Other interests: Music, movies, laughing, learning, fun, sports, reading, cooking, making things and riding my bike.




Inyang Udo-Inyang  '12    From: Lagos, Nigeria

Advisor:  William Fuchsman

Research Project:  Reducing Sugars

Description: We are trying to understand the stoichiometry and mechanism of the reaction of reducing sugars with Dinitrosalicylic acid. In order to do this we are carrying out job plots with various reducing sugars in order to find the  optimum ratio of DNS to reducing sugar. We will also use the linear portion of concentration gradients (A540 vs [M]) to determine the stoichiometry of the DNS assay.

Other interests: Community service, Track and Field, long walks on the beach, shooting, boxing, rocketry, hunting, and BEING AWESOME.

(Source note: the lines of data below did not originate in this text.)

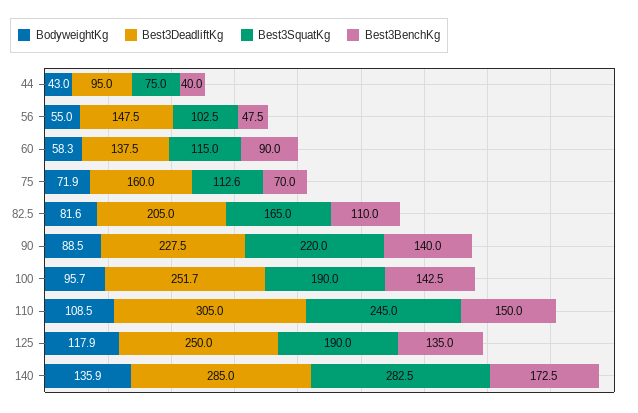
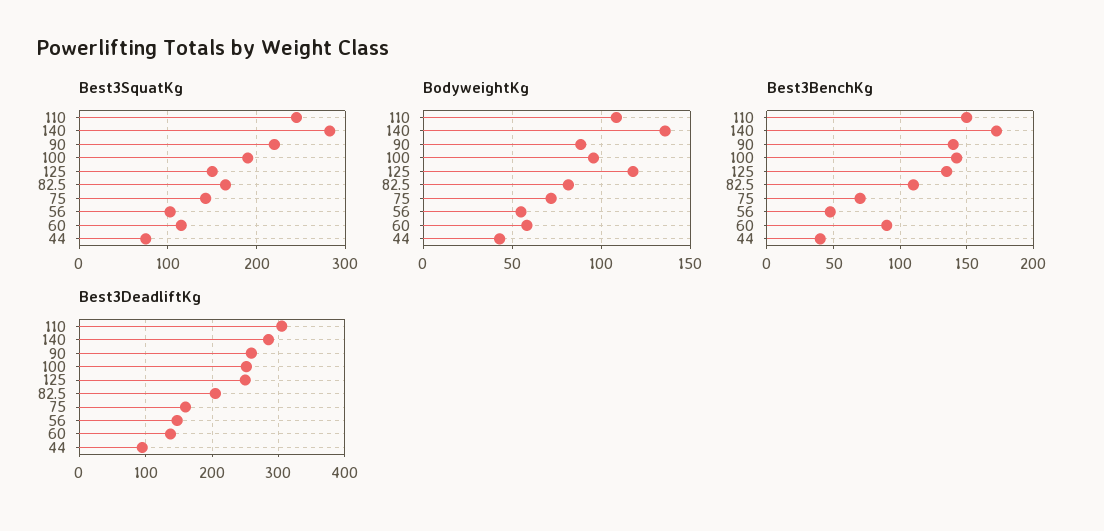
Best3SquatKg, 75: 112.6 -> 140
Best3DeadliftKg, 90: 227.5 -> 260
Best3SquatKg, 125: 190 -> 150

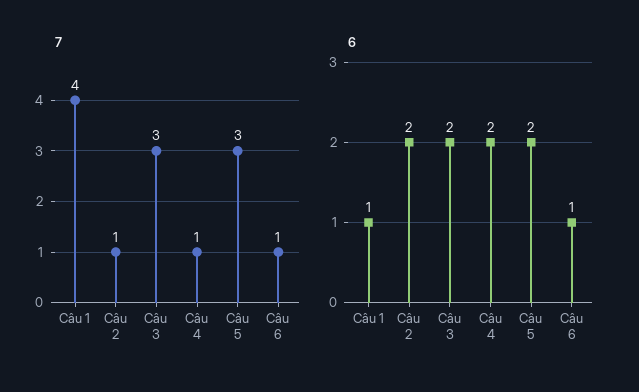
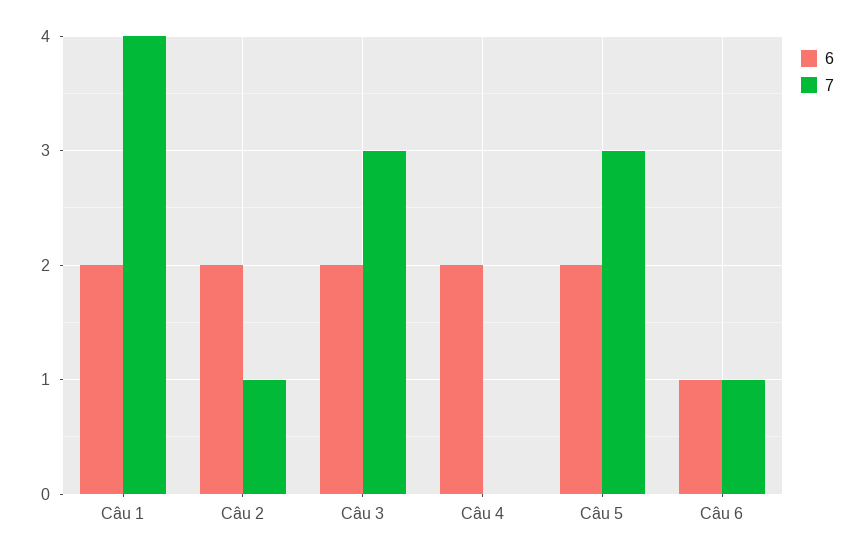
7, Câu 4: 1 -> 0
6, Câu 1: 1 -> 2

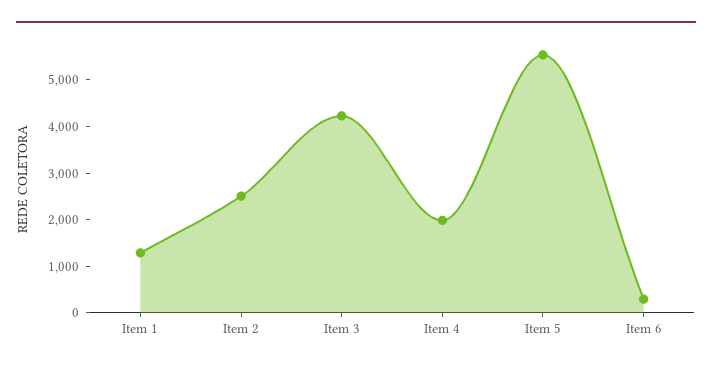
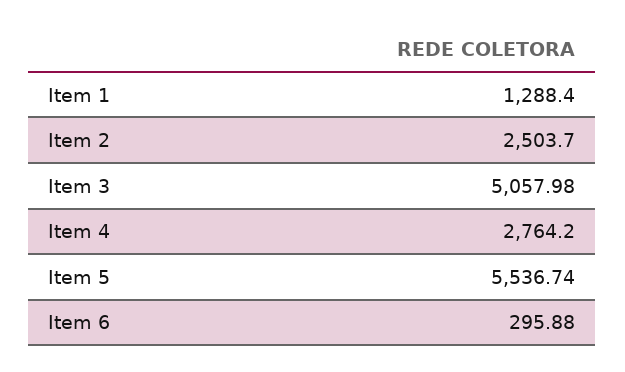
Item 3: 4200 -> 5057.98
Item 4: 2000 -> 2764.2

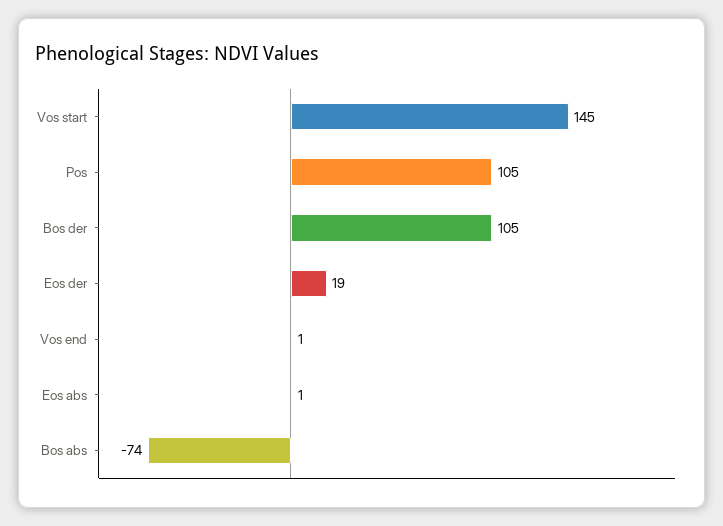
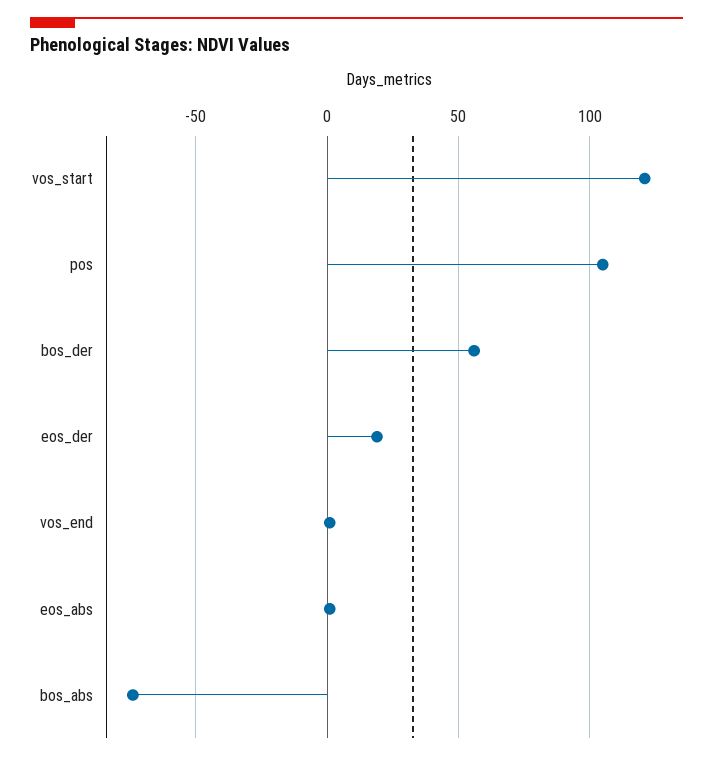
Vos start: 145 -> 120
Bos der: 105 -> 55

Gabrielle White-Dzuro  '12    From: Toronto, ON

Advisor:  Catherine Oertel

Research Project:  Hydrothermal Synthesis of Network Compounds Containing Main Group Ions

Description: Hybrid inorganic-organic network materials are made up of metal atoms or clusters linked by multitopic organic ligands, which are capable of coordinating more than one metal center.  Incorporating main group metals with stereoactive lone pairs (e.g. Pb2+, Sb3+) into these compounds can lead to non-centrosymmetric solids with properties including non-linear optical activity.  Main group ions can also lead to interesting structural features when included in complex inorganic oxides.  The focus of this summer’s work is optimization of hydrothermal synthesis of Pb2Sn2O6 and structural characterization of this complex oxide. We will also use hydrothermal methods to incorporate organic ligands into networks containing main group ions.  Compounds will be characterized using powder and single-crystal X-ray diffraction, SEM-EDS, and thermal analysis.  

Other interests: Tennis, baking, swimming.